Charcoal is easy to erase and it has an abundant granularity to it. Its tonal range is good for photographing. It is also not as meticulous as other art mediums and has a speed and flow that the artist can adopt. William creates his animations frame by frame. This means his process involves making slight adjustments, step by step, and making photographs in between each adjustment. This proves to be a timely method and therefore the speed the charcoal adapts it important.
Williams normal animation setup in his studios include a physical walk from the camera to the canvas where his drawings are made. His frame by frame process involves his walking between the camera and the canvas hundreds of times. He describes this process as a physical but also mental process when new ideas are suggested.
William believes that art needs an initial impulse which has to be enough to get the first drawing done and then in the physical activity of making the drawings, new ideas emerge and new possibilities engaged with until the piece takes shape.

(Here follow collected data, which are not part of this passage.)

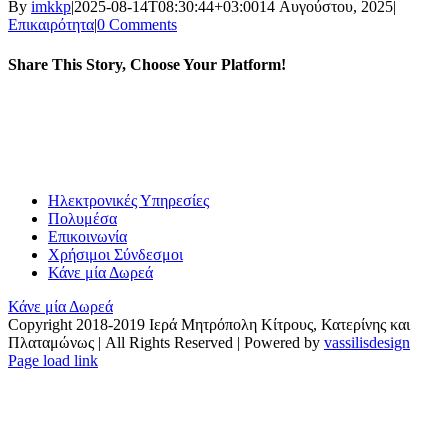
By
imkkp
|
2025-08-14T08:30:44+03:00
14 Αυγούστου, 2025
|
Επικαιρότητα
|
0 Comments
Share This Story, Choose Your Platform!
Facebook
X
Reddit
LinkedIn
WhatsApp
Tumblr
Pinterest
Vk
Email
Ηλεκτρονικές Υπηρεσίες
Πολυμέσα
Επικοινωνία
Χρήσιμοι Σύνδεσμοι
Κάνε μία Δωρεά
Κάνε μία Δωρεά
Copyright 2018-2019 Ιερά Μητρόπολη Κίτρους, Κατερίνης και
Πλαταμώνως | All Rights Reserved | Powered by
vassilisdesign
Facebook
YouTube
X
Instagram
Page load link
Go
to
Top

Williams position as an artist is one of self awareness, this is prevalent in every piece from start to finish. Williams art holds political and polemic weight. He describes himself as a child of privilege – he grew up a white middle-class South African who had the first 40 years of his life under the white privileging apartheid regime and the other 20 living in the South African democracy. He is highly aware of his privilege and also the lack of privilege the majority of South Africans experience. His work highlights both his insider and outsider aspects. This is why he choses to stay in South Africa and not flee the madness of it, is envelopes him in his work focusing on the community.
https://theconversation.com/uk/topics/south-african-politics-8463
These two artists have two different takes on digital art. Davy’s work encapsulates a movement of new ideas and forward thinking. This is represented in his very colourful and digitally advanced work. His work is much more futuristic and out of this world. His work is very much a part of the metaphysical and futuristic aesthetic that is emerging in modern times. Williams work, however, uses a much more tactile form of art, and one that is very much a classic method of expression dating back to when cavemen would draw on walls. He uses this dated method and gives it new life by going through a digitisation process and animating it. Unlike Davy, his art reflects on events that have already, or are currently raking place, instead of focusing on movement into the future. His work is a lot less colourful; for the most part William only works black on white.